__Prompt__
What you return should be the entries, unchanged, without their pictures.

__Records supplied__
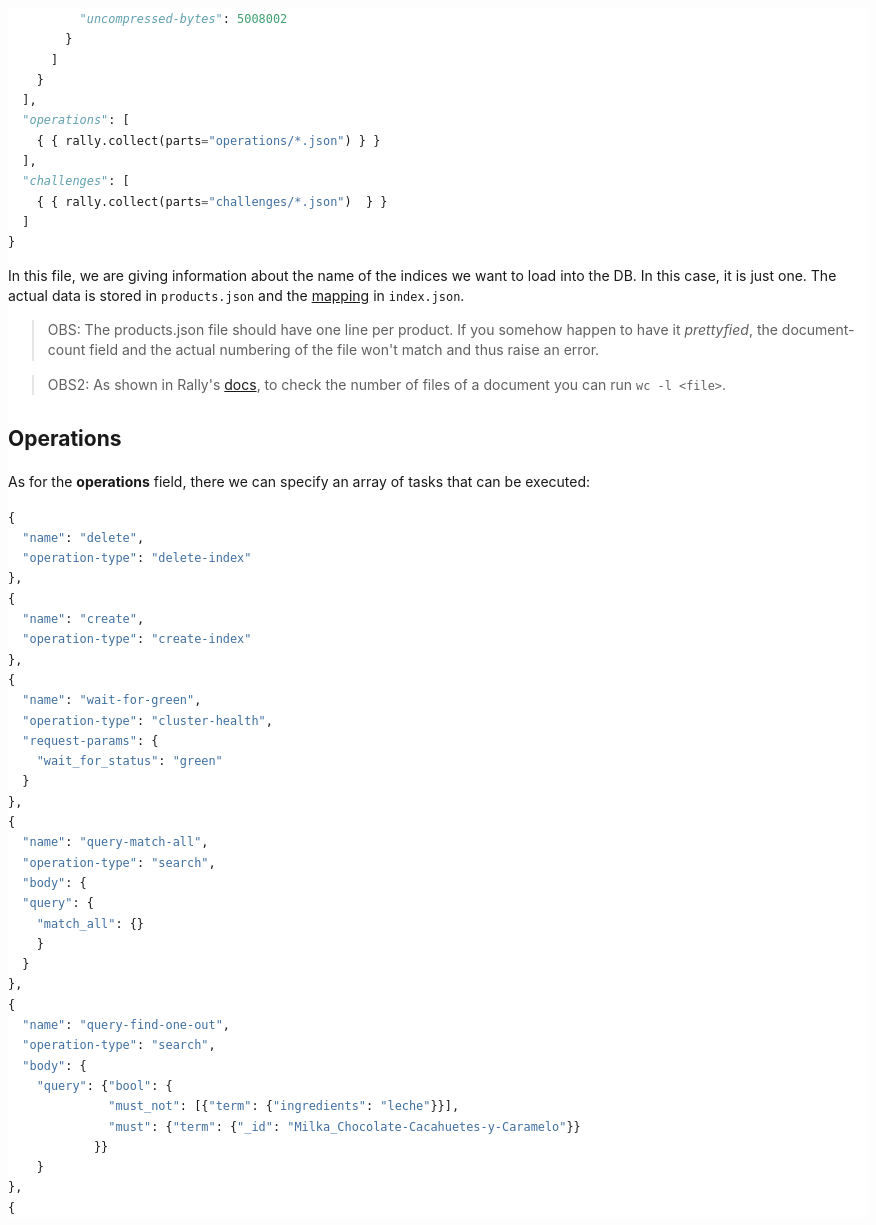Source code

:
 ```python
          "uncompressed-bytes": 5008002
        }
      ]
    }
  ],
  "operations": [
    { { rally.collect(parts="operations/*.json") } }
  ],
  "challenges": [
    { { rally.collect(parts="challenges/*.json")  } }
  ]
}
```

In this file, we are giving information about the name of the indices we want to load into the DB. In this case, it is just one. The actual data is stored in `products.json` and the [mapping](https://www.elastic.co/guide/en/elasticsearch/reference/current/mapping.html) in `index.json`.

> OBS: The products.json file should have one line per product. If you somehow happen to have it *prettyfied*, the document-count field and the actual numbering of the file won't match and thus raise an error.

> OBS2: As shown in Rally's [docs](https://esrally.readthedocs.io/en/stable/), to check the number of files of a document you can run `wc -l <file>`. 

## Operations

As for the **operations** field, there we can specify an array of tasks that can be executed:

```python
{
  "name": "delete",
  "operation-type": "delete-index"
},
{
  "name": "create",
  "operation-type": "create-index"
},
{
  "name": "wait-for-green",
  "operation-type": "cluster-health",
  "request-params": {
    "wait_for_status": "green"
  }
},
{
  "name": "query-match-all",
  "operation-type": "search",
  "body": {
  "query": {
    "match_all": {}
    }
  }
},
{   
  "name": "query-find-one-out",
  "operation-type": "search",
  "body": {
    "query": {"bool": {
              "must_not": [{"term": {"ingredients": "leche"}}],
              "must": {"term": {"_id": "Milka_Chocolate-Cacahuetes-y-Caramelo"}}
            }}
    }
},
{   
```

__Solution for this exercise__
Source code

:
 ```python
          "uncompressed-bytes": 5008002
        }
      ]
    }
  ],
  "operations": [
    { { rally.collect(parts="operations/*.json") } }
  ],
  "challenges": [
    { { rally.collect(parts="challenges/*.json")  } }
  ]
}
```

In this file, we are giving information about the name of the indices we want to load into the DB. In this case, it is just one. The actual data is stored in `products.json` and the [mapping](https://www.elastic.co/guide/en/elasticsearch/reference/current/mapping.html) in `index.json`.

> OBS: The products.json file should have one line per product. If you somehow happen to have it *prettyfied*, the document-count field and the actual numbering of the file won't match and thus raise an error.

> OBS2: As shown in Rally's [docs](https://esrally.readthedocs.io/en/stable/), to check the number of files of a document you can run `wc -l <file>`. 

## Operations

As for the **operations** field, there we can specify an array of tasks that can be executed:

```python
{
  "name": "delete",
  "operation-type": "delete-index"
},
{
  "name": "create",
  "operation-type": "create-index"
},
{
  "name": "wait-for-green",
  "operation-type": "cluster-health",
  "request-params": {
    "wait_for_status": "green"
  }
},
{
  "name": "query-match-all",
  "operation-type": "search",
  "body": {
  "query": {
    "match_all": {}
    }
  }
},
{   
  "name": "query-find-one-out",
  "operation-type": "search",
  "body": {
    "query": {"bool": {
              "must_not": [{"term": {"ingredients": "leche"}}],
              "must": {"term": {"_id": "Milka_Chocolate-Cacahuetes-y-Caramelo"}}
            }}
    }
},
{   
```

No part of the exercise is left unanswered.